Segundo o ministro, conflitos armados geram impactos diretos e indiretos na saúde pública, desde a perda de vidas até a destruição de estruturas hospitalares. Além disso, podem comprometer rotas logísticas essenciais para o fornecimento de insumos farmacêuticos. Mesmo assim, ele informou que, até o momento, não há impactos relevantes nos custos logísticos ou no abastecimento interno.
Desde o início do conflito, no fim de fevereiro, o principal efeito observado está relacionado ao mercado de petróleo. O preço do barril atingiu picos de até cento e vinte dólares, com alta volatilidade, influenciada por tensões no Estreito de Ormuz, rota estratégica controlada pelo Irã, por onde passa grande parte do comércio global.
Padilha destacou que manteve diálogo com autoridades da China e da Índia, países centrais na produção de insumos farmacêuticos. Segundo ele, o aumento do preço do petróleo e possíveis restrições de transporte podem afetar a produção de medicamentos, já que muitos compostos têm origem em derivados desse recurso.
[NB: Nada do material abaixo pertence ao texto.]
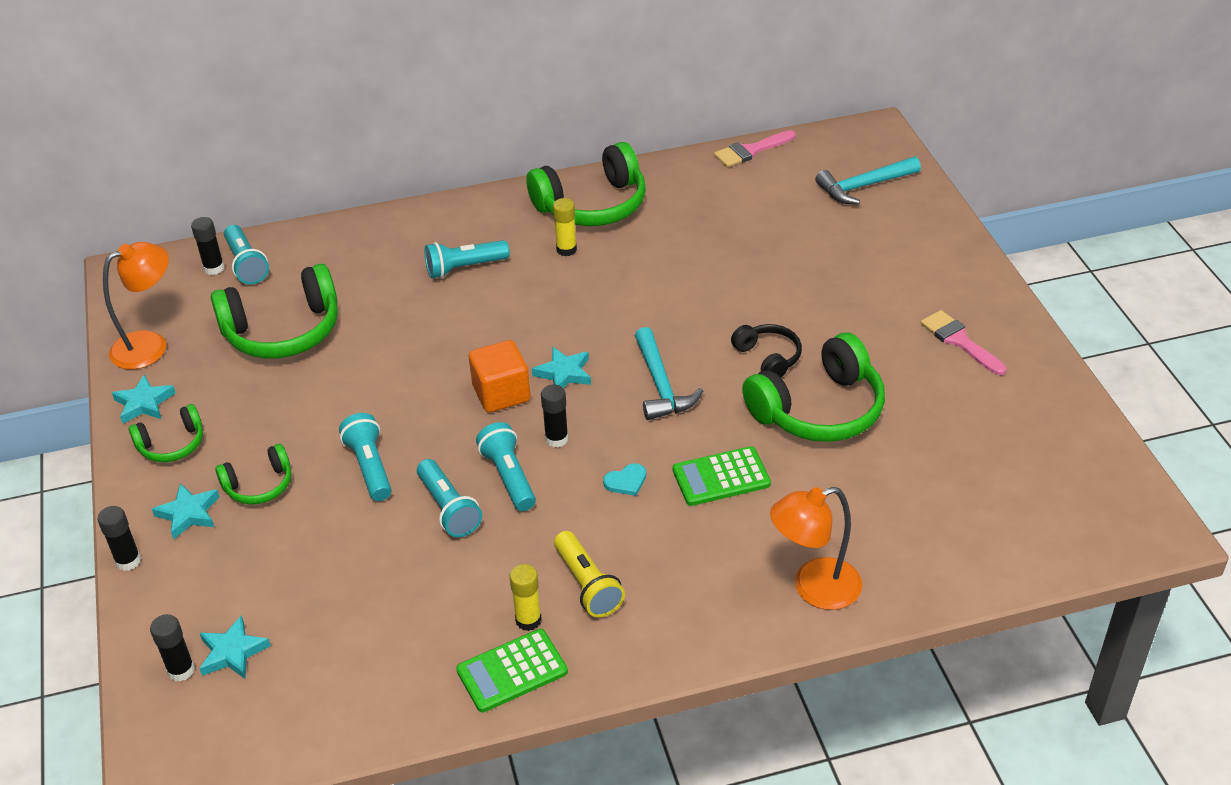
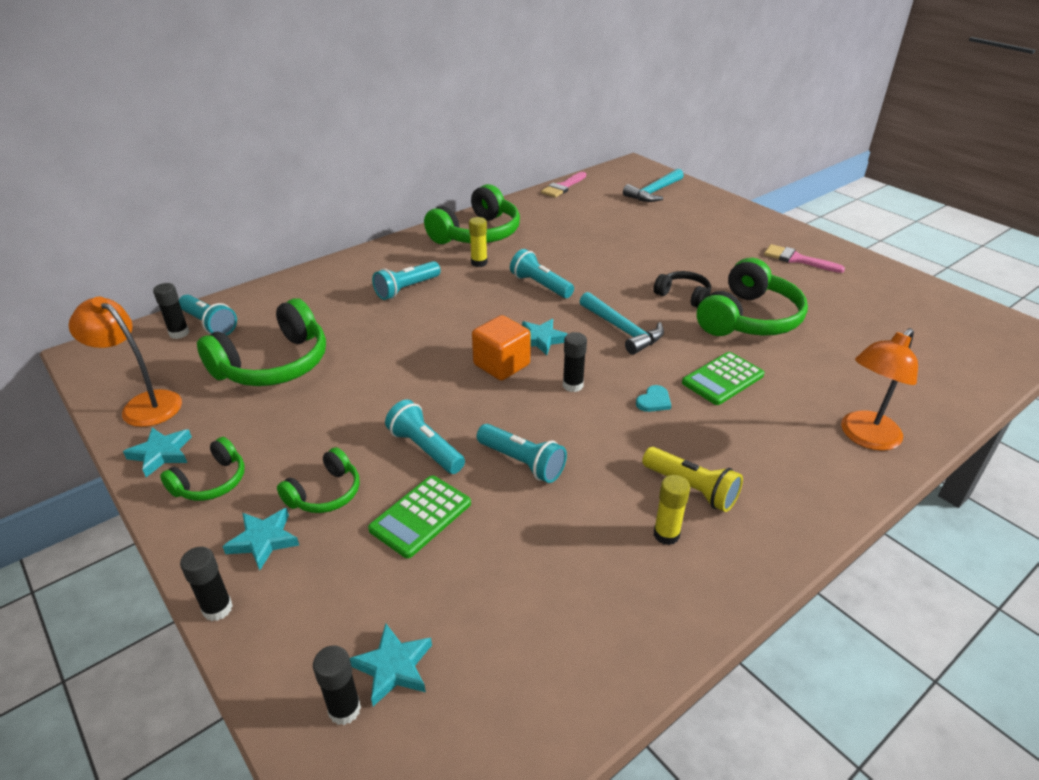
camera: 25 degrees left, 5 degrees down
(150, 345) = (144, 404): orange lamp -> orange lamp turned 90 degrees counterclockwise
(508, 477) = (555, 423): turquoise flashlight -> turquoise flashlight (540, 285)
(512, 671) = (689, 586): green calculator -> green calculator (420, 516)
O ministério segue monitorando o cenário internacional e reforça que mantém atenção constante para garantir a continuidade do abastecimento no país, buscando antecipar riscos e preservar o atendimento à população do sistema público de saúde.
Nesse contexto, especialistas apontam que a diversificação de fornecedores e o fortalecimento da produção nacional podem reduzir vulnerabilidades. Estratégias de planejamento logístico e estoques reguladores também são consideradas fundamentais para enfrentar cenários de instabilidade internacional, garantindo acesso contínuo a tratamentos essenciais em diferentes regiões do Brasil. Isso contribui para maior segurança sanitária e estabilidade nacional.